A typical operation has three to five investors. Some provide loans or investment advice to other financiers. Some financiers, especially those in the Somali diaspora who have little cash inside Somalia but large deposits abroad, employ what the report describes as “trade-based money-laundering” to send funds to Somalia. This involves finding legitimate Somali importers willing to use a financier’s foreign money to pay for their shipments and reimburse him at home in cash once the goods are sold.
Pay as you go
The same technique is sometimes used to transfer ransom money out of Somalia. Cash is also smuggled across the region’s porous borders or transferred through intermediaries. One pirate took $US12,000 in $US50 and $US100 bills to an office that transmits money and wired it abroad, bought a car and shipped it back to Somalia. The Somali financial sector is surprisingly dynamic and growing more quickly than state institutions. Various internet-payment services have popped up, even in the roughest parts of the country.
The report identifies Djibouti, Kenya and the United Arab Emirates (UAE) as the main transit points and final destinations for much of the loot. The financial institutions in Dubai, part of the UAE, are a particular worry. Investigators concluded that the ransom from the hijacking of the MV Pompei in 2012 was moved to Djibouti, then wired to banks in Dubai.
A third of pirate financiers invest profits in setting up militias or gaining political influence. Some also finance religious extremists. Ciise Yulux, one of the most active pirate leaders who is reckoned to command up to 70 men, provided money and equipment to fighters linked to the Shabab and al-Qaeda in 2012. Much of the rest flows into property and the qat trade.
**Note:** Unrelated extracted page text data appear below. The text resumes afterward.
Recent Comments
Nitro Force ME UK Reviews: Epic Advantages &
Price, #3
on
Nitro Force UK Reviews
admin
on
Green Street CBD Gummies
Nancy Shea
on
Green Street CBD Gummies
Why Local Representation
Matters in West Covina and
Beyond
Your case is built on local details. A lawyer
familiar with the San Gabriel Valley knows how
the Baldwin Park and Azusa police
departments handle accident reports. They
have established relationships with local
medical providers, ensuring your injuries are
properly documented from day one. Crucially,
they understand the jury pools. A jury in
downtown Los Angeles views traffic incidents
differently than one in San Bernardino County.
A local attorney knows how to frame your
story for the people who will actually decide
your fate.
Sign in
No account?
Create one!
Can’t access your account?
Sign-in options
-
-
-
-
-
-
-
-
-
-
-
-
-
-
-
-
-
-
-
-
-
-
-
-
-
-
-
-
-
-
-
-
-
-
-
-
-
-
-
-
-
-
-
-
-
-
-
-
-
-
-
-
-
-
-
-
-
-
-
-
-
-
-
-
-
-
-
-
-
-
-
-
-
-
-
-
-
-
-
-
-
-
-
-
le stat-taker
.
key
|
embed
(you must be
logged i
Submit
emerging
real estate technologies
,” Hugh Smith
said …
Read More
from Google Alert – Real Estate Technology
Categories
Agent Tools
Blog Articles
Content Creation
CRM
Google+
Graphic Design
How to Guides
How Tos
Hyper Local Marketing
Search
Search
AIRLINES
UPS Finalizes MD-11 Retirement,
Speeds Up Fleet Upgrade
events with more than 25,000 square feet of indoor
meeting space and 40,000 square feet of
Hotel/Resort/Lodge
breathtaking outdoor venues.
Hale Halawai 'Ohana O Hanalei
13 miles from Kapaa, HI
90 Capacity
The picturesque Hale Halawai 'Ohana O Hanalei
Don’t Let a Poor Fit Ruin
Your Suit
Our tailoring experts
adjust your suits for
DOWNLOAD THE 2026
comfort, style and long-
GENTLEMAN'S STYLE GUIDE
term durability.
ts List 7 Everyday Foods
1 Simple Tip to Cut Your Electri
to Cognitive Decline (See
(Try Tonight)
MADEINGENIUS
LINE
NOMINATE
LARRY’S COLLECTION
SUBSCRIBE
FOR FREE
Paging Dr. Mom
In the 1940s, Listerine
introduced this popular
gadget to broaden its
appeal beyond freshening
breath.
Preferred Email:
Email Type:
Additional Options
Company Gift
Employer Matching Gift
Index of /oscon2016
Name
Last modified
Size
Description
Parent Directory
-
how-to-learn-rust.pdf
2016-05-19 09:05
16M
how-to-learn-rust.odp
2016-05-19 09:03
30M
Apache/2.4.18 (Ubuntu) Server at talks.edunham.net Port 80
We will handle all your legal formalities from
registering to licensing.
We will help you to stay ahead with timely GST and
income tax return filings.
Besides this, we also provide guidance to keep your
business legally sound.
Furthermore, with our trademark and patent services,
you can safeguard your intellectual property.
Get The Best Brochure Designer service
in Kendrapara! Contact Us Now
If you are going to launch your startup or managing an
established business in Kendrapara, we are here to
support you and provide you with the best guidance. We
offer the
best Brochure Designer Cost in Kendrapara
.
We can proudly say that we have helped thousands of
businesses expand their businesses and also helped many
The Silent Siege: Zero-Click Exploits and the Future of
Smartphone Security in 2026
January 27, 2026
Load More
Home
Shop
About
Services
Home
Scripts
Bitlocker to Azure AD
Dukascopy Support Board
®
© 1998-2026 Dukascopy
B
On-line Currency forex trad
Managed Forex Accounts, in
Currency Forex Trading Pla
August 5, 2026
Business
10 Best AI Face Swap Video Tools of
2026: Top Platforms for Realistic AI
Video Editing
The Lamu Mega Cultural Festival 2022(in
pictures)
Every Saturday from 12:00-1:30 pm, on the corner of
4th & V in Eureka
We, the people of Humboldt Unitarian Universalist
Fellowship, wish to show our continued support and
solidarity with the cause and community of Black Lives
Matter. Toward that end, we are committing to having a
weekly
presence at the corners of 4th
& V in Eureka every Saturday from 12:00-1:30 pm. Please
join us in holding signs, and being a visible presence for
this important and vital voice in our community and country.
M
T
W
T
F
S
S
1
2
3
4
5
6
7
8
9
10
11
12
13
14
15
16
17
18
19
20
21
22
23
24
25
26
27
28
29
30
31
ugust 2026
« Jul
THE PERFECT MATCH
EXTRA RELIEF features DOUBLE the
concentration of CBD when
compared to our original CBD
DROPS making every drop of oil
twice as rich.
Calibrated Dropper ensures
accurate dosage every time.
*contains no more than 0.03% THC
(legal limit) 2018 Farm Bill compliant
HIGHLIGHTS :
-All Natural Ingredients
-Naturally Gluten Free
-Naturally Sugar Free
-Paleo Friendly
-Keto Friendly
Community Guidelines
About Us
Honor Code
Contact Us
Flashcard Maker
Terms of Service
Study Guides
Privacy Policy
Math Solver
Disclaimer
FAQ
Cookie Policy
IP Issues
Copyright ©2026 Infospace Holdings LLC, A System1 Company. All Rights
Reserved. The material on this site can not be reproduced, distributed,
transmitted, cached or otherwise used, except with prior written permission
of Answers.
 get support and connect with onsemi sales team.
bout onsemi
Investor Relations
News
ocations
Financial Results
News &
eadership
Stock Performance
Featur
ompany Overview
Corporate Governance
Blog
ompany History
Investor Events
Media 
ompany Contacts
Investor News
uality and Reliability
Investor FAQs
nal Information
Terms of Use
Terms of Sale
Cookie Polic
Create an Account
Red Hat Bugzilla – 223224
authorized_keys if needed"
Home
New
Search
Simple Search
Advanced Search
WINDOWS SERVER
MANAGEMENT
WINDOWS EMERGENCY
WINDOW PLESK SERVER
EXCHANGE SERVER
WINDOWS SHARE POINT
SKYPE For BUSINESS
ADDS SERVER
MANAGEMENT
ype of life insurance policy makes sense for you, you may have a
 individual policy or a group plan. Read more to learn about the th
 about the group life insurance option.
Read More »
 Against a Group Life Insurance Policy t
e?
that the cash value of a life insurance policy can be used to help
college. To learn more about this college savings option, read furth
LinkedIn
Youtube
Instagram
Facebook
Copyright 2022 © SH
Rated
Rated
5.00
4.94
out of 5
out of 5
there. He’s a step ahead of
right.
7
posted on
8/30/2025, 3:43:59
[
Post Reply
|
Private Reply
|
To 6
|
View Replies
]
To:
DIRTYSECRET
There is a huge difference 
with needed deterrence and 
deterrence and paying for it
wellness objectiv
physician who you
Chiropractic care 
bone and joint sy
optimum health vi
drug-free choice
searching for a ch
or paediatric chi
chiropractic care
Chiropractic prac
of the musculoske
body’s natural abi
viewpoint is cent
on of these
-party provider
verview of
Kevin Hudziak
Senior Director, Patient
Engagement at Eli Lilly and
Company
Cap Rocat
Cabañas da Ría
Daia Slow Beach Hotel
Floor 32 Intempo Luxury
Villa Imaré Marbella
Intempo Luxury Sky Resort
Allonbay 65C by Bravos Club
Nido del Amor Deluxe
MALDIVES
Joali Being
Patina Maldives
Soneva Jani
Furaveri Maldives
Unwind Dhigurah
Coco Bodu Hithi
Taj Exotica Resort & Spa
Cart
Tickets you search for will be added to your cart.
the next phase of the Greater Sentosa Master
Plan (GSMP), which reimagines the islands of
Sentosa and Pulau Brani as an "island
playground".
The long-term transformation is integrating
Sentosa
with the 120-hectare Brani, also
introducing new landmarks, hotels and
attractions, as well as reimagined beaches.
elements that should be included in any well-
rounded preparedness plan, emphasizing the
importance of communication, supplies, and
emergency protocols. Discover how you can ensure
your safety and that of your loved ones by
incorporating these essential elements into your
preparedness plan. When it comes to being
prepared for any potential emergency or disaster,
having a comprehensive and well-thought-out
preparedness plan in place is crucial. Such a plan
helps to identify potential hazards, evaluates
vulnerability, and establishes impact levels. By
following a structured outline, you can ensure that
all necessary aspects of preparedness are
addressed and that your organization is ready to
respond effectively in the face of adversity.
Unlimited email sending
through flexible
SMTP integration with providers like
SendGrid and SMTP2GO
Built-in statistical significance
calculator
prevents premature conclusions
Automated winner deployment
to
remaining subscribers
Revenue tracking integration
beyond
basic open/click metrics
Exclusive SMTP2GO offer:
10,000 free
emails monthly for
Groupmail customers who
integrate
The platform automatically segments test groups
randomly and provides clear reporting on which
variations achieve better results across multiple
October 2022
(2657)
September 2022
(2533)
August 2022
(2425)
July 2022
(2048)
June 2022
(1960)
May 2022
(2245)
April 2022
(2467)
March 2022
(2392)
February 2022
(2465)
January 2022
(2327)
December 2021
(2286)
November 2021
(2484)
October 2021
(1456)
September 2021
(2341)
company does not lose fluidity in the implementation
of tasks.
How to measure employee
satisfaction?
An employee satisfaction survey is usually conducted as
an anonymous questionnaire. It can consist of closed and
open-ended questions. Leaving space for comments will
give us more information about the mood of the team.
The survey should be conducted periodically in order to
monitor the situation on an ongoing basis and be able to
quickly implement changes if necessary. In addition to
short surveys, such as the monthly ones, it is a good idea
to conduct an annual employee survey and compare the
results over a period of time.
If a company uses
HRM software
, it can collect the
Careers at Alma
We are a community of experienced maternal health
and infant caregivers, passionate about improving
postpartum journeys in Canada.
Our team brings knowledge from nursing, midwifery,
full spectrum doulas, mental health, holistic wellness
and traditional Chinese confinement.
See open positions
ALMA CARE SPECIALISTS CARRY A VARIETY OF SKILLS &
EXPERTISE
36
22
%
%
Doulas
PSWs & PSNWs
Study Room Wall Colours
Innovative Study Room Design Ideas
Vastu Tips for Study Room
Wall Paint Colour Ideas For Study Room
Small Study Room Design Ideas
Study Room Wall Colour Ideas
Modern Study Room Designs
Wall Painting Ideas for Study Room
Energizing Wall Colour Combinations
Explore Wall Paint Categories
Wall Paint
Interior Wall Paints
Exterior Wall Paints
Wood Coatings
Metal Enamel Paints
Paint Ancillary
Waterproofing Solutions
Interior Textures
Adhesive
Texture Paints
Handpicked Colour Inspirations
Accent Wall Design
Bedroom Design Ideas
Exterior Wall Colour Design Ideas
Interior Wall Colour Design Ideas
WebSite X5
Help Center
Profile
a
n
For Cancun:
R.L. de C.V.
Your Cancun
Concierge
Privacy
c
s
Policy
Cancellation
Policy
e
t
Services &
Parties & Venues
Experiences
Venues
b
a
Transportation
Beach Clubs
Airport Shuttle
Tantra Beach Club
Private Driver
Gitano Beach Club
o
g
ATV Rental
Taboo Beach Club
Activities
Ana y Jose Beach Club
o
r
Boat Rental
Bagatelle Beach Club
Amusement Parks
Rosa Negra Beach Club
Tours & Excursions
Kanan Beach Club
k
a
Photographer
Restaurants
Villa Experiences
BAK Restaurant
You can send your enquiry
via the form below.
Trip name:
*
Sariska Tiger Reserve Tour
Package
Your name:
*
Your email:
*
Qat-chewing is big (and generally legal) business in much of the region, and the role of Somalis in distributing it is growing. The lack of transparency or monitoring of the qat trade in Kenya, the main supplier to Somalia, makes it susceptible to crime. Nine tonnes of the green leaf is flown each day from Kenya to Mogadishu, say airport officials. In some cases, pirate financiers have taken over entire qat co-operatives. They invested in the trade partly to feed the pirates’ habit. That is especially lucrative because of their willingness to pay over the odds. The writers of the study suggest ways to disrupt the money flows from piracy, such as better monitoring of cash transmitters and qat producers. But it may be harder to stop laundering the money than to curb the piracy itself.